▸ Task goal
Each line of the data that includes the string "bottom" is to be copied out.
- Opening Delimiter -
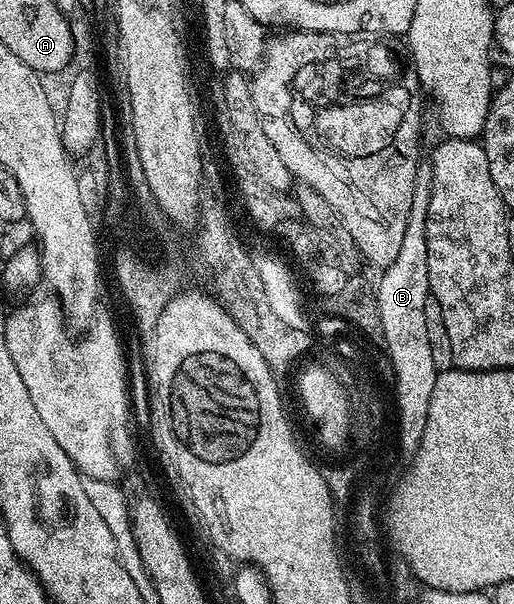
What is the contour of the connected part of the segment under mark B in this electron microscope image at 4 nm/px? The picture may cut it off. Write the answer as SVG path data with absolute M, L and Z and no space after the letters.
M418 165L416 172L415 189L412 190L411 212L408 215L406 233L403 234L402 245L399 246L398 257L391 266L385 268L381 273L381 280L376 283L378 290L378 306L380 318L383 321L384 349L393 366L395 383L393 390L398 392L399 398L393 402L395 409L395 420L401 423L401 438L403 438L403 448L407 452L416 453L419 442L422 441L424 427L427 426L428 407L431 406L431 393L435 390L435 378L437 377L437 367L432 361L431 346L428 345L427 322L424 317L426 309L426 298L430 293L430 276L427 270L427 238L426 238L426 218L427 208L430 206L431 182L433 181L433 169L430 165Z

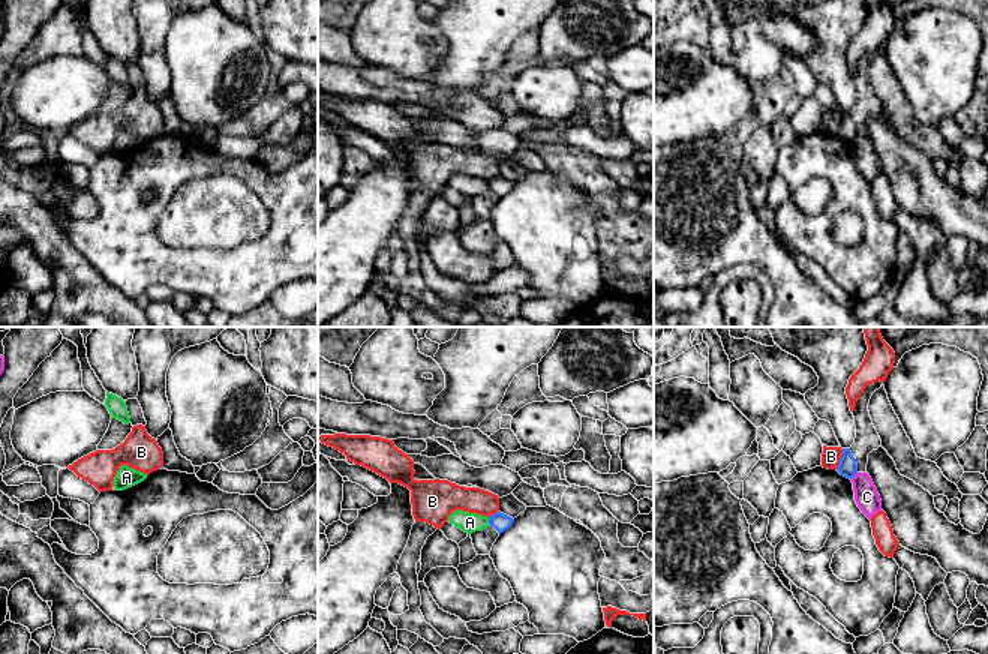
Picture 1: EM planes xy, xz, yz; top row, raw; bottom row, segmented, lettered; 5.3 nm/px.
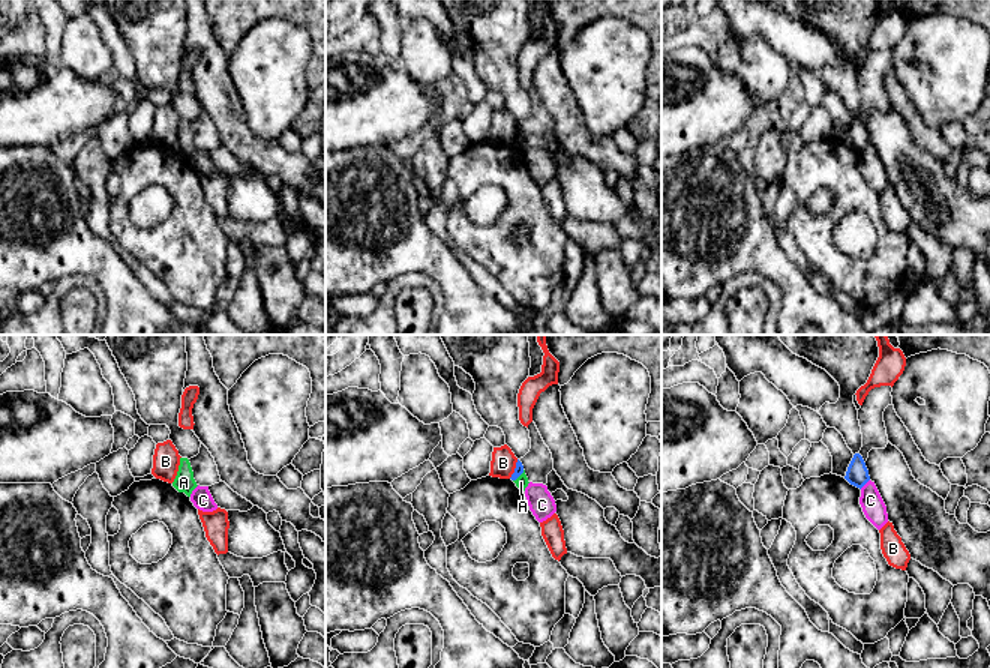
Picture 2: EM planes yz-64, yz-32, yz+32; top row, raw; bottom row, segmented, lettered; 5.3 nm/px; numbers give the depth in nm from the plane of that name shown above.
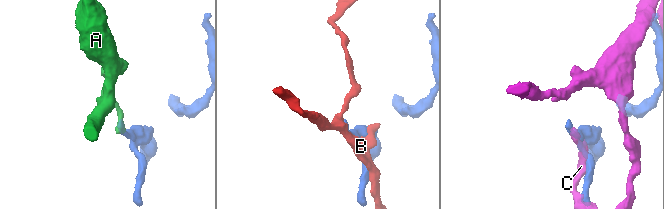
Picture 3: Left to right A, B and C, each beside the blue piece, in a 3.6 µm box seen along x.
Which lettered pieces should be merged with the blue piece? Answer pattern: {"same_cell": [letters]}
{"same_cell": []}

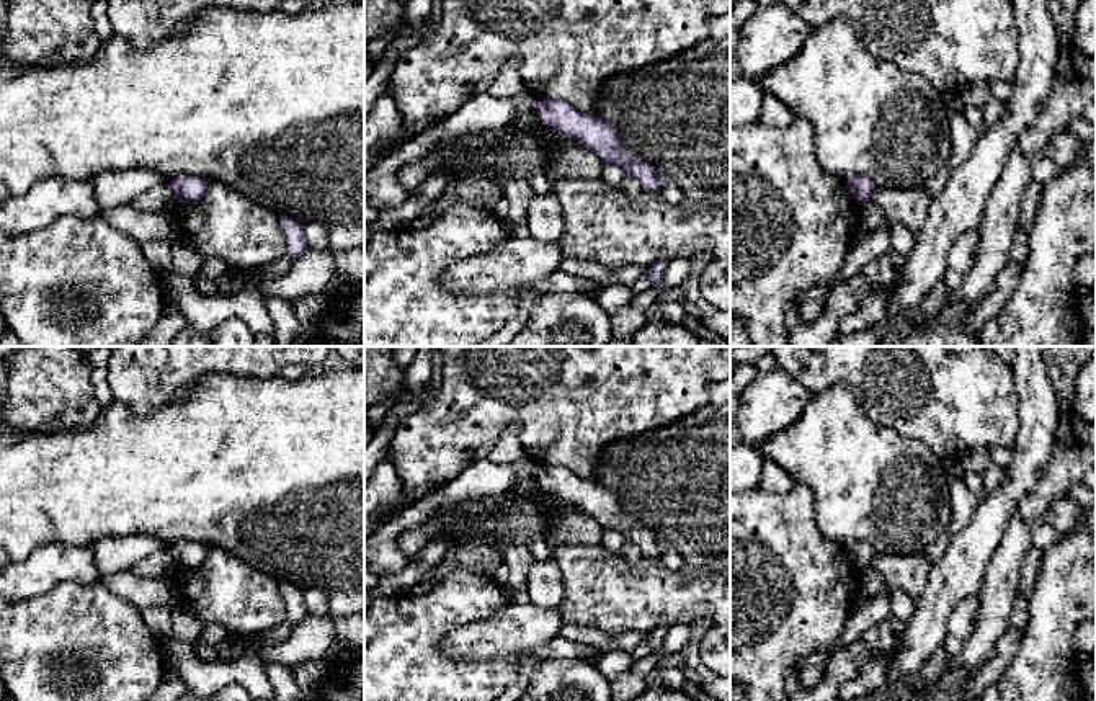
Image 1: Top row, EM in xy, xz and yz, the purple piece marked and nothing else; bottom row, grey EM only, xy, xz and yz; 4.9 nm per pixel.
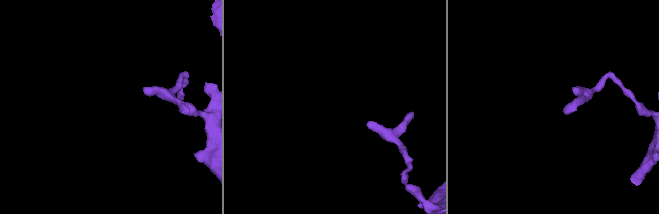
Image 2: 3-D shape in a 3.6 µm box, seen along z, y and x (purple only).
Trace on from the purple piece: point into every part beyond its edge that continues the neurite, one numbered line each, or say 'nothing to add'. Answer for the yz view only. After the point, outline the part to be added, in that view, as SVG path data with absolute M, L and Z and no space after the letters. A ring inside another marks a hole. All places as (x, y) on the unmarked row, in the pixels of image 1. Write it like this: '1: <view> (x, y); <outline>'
nothing to add

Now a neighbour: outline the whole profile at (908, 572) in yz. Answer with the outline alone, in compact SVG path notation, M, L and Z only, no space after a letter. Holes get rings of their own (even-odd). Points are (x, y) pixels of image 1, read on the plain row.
M874 554L872 564L887 585L920 598L928 583L929 562L923 554Z

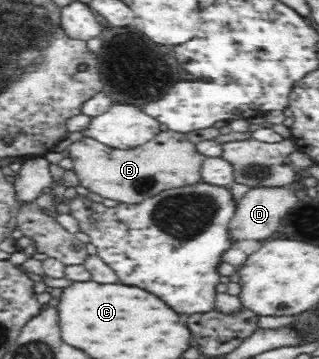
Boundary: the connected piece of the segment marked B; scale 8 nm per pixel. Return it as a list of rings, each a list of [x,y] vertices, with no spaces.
[[[166,131],[146,144],[128,150],[115,149],[96,139],[82,137],[68,145],[65,155],[74,163],[72,172],[81,186],[102,198],[124,204],[138,204],[163,190],[198,184],[201,182],[201,167],[205,159],[184,134]]]

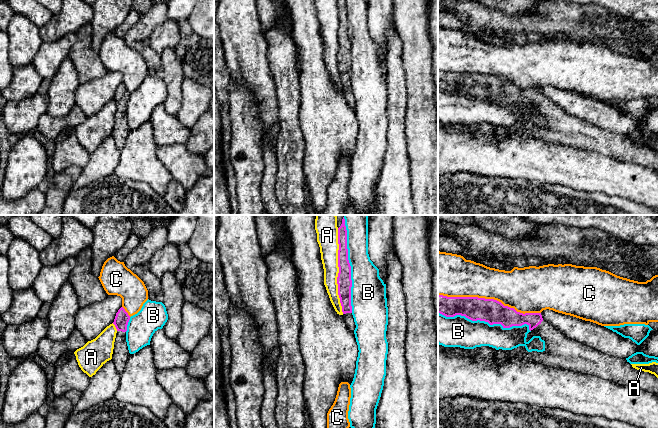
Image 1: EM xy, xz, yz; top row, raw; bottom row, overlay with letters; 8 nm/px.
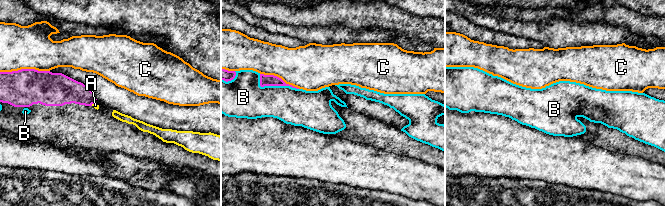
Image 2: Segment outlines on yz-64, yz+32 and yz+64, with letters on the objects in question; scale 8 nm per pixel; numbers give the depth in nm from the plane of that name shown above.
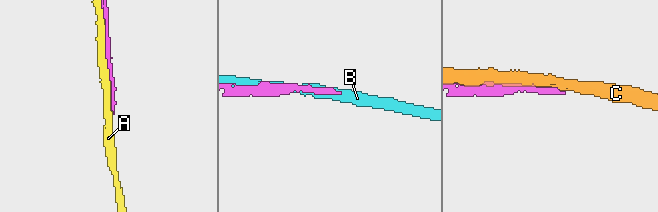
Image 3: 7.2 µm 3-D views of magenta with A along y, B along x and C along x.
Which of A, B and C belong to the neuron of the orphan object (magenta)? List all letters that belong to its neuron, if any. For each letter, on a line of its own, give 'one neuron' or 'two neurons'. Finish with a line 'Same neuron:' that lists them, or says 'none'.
A: two neurons
B: two neurons
C: two neurons
Same neuron: none

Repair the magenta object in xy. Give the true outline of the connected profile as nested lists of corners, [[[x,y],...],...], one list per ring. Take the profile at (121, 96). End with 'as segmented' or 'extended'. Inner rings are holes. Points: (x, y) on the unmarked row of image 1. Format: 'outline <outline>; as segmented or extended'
outline [[[121,83],[116,89],[113,98],[117,105],[117,109],[114,118],[112,137],[115,140],[118,149],[122,149],[124,147],[127,135],[130,131],[126,118],[126,107],[129,96],[130,92],[125,85]]]; extended

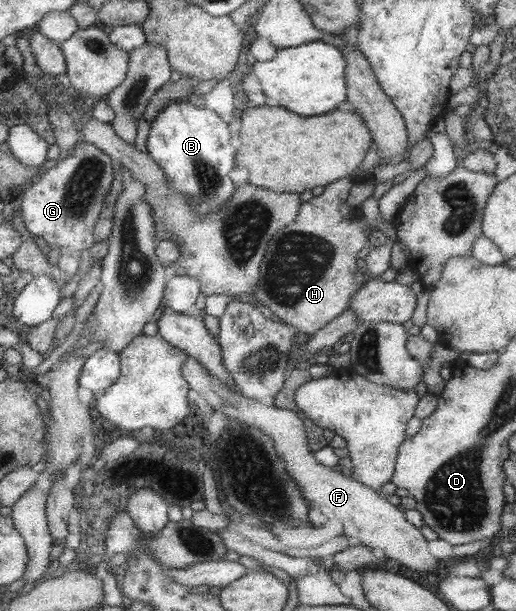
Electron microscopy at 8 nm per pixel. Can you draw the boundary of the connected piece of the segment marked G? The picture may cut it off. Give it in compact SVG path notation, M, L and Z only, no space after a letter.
- Closing Delimiter -
▸ Task response
Picture 1: EM planes xy, xz, yz; top row, raw; bottom row, segmented, lettered; 5.3 nm/px.
Picture 2: EM planes yz-64, yz-32, yz+32; top row, raw; bottom row, segmented, lettered; 5.3 nm/px; numbers give the depth in nm from the plane of that name shown above.
Image 1: Top row, EM in xy, xz and yz, the purple piece marked and nothing else; bottom row, grey EM only, xy, xz and yz; 4.9 nm per pixel.
Image 1: EM xy, xz, yz; top row, raw; bottom row, overlay with letters; 8 nm/px.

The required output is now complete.